Graphically the game is quite good. Nothing fantastic, but nothing that dissapoints. In fact the graphics engine is fairly robust. Levels are fairly detailed, character models are solid and have enough polygons put into them. Animations are fluid and mesh in together well, but with the limited number of tricks this isn't surprising. The game has far more variety in graphics than it does in gameplay. One nice touch is the water that is splashed up behind the skidoo. This water hits your screen and stays there for a short while. It is as if you are following your player with a camera, the droplets of water blur the view slightly and help draw you in to the game. It's just a shame that the game is so boring. The most important aspect of a skidoo racing game is the water. This may sound a touch obvious, but it can make a monumental difference in a game. The water in Carve is typical of the whole game. Average and a touch dull. Splashdown (which was released two years ago) had truly gorgeous water, it shimmered, it rolled in the sunshine, there were choppy sections where you were bounced from wave to wave, water churned as you threw your skidoo round a corner. In Carve its relatively grey and still. The water does help to suck some of the excitement from the game.
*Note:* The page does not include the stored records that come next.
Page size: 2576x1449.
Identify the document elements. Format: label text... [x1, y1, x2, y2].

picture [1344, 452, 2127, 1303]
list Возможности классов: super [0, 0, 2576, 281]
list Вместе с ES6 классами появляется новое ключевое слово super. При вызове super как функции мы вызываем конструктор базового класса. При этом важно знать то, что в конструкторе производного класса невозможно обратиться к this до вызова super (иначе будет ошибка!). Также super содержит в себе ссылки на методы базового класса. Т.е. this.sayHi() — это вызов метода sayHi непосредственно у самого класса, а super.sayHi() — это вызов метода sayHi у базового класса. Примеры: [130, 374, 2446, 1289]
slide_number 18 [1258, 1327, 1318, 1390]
The game controls are different from most other extreme sports games and to be honest I'm not so keen. Acceleration is handled by pressing down the right trigger button and tricks are performed using the four face buttons. Pulling off tricks is a bit odd, instead of using a 'rule' of performing tricks (e.g. SSX, Dave Mirra, Tony Hawk, Splashdown, Matt Hoffman etc) moves are programmed combinations, so instead of pushing a direction and a button, like you would expect, you have to push a button combinations, such as x,y,b,a. This makes the system a little too over complicated, as you must memorize all the different tricks. This system is far from intuitive. Your skidoo does handle quite nicely and it is unlikely that you will blame the control mechanism for an untimely crash (I do this with most extreme sports games).My biggest gripe with the controls isthe acceleration constantly holding the Xbox trigger does become painfulby the end of your third or fourth race. I found myself wanting to turn off after a single tournamnet because my fingers hurt so much. I don't think I've ever had to do that before.
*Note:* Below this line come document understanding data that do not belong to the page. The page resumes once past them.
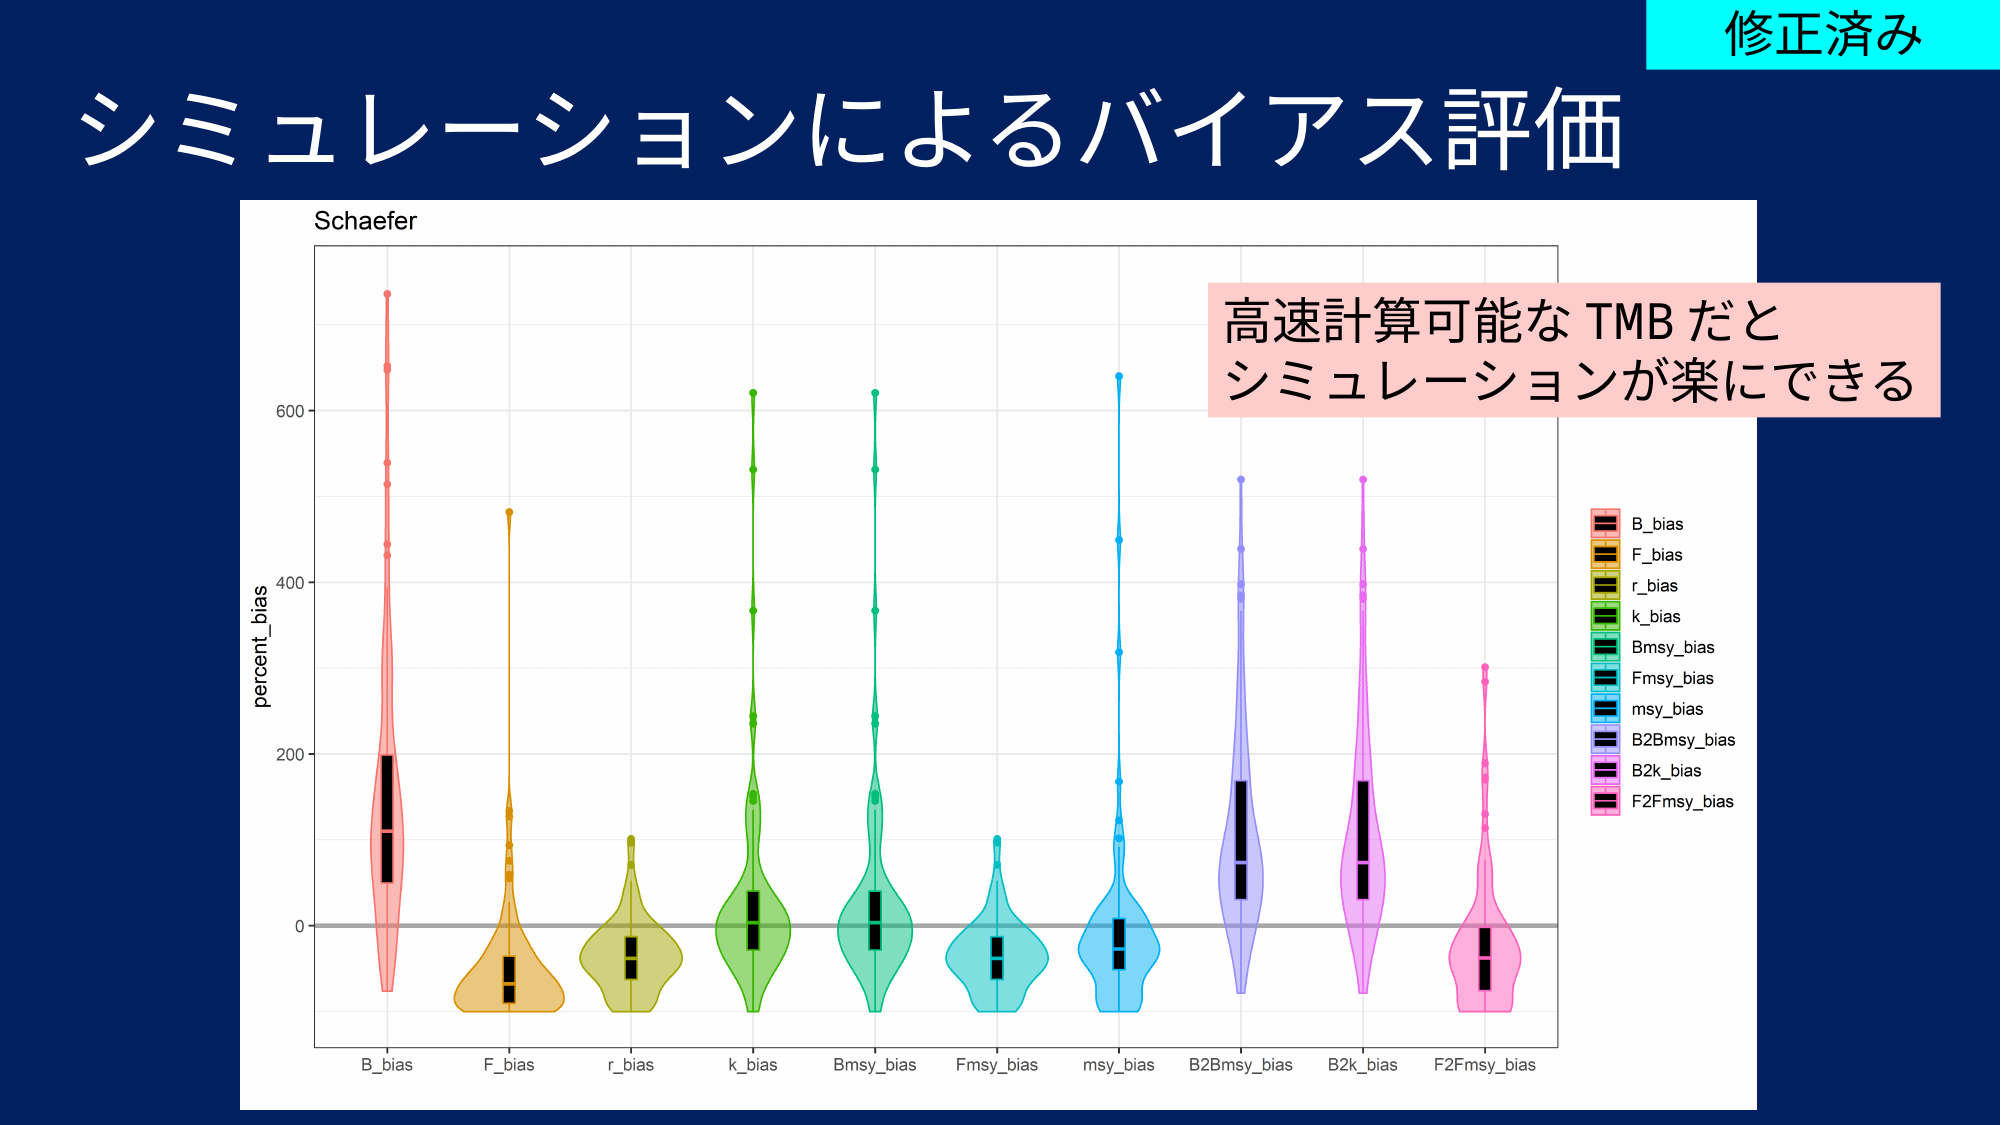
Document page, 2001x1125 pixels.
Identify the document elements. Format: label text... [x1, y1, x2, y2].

text_box シミュレーションによるバイアス評価 [57, 25, 1941, 243]
picture [240, 200, 1757, 1110]
text_box 高速計算可能なTMBだと シミュレーションが楽にできる [1757, 282, 1941, 418]
text_box 修正済み [1646, 0, 2000, 70]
Ok, time for a touch of deja vu. The sound in the game is relatively uninspiring and is a touch boring. Most of the extreme sports genre has a thumping sound track, whether it be the rock and punk of Tony Hawk or the sublime mixing in SSX. The sound in Carve is average and forgetful. Vehicle sounds and other general gameplay sounds do fail to inspire at all. Also you get words of encouragement from your team mate. Though with the limited number of voice samples you'l be hearing the same lines every minute or two.
Carve isn't a bad game but it hasn't done enough to separate itself from the pack. Instead of bringing something new to the genre, it's just taken all of the basics that are already out there and has done an average job of them. It is an ok pick up and play game, but with very little challenge and limited play options its not the kind of title that you will find yourself coming back to. The lifespan of any game is always lengthened by an online component, but with a limited online mode 'Live' can only add a fraction more to the game. With a £19.99 price tag it might be worth picking up if your desperate for some online extreme sports. Personally I would advise spending your £20 on second hand copies of Splashdown, SSX and whatever else you can afford with the change.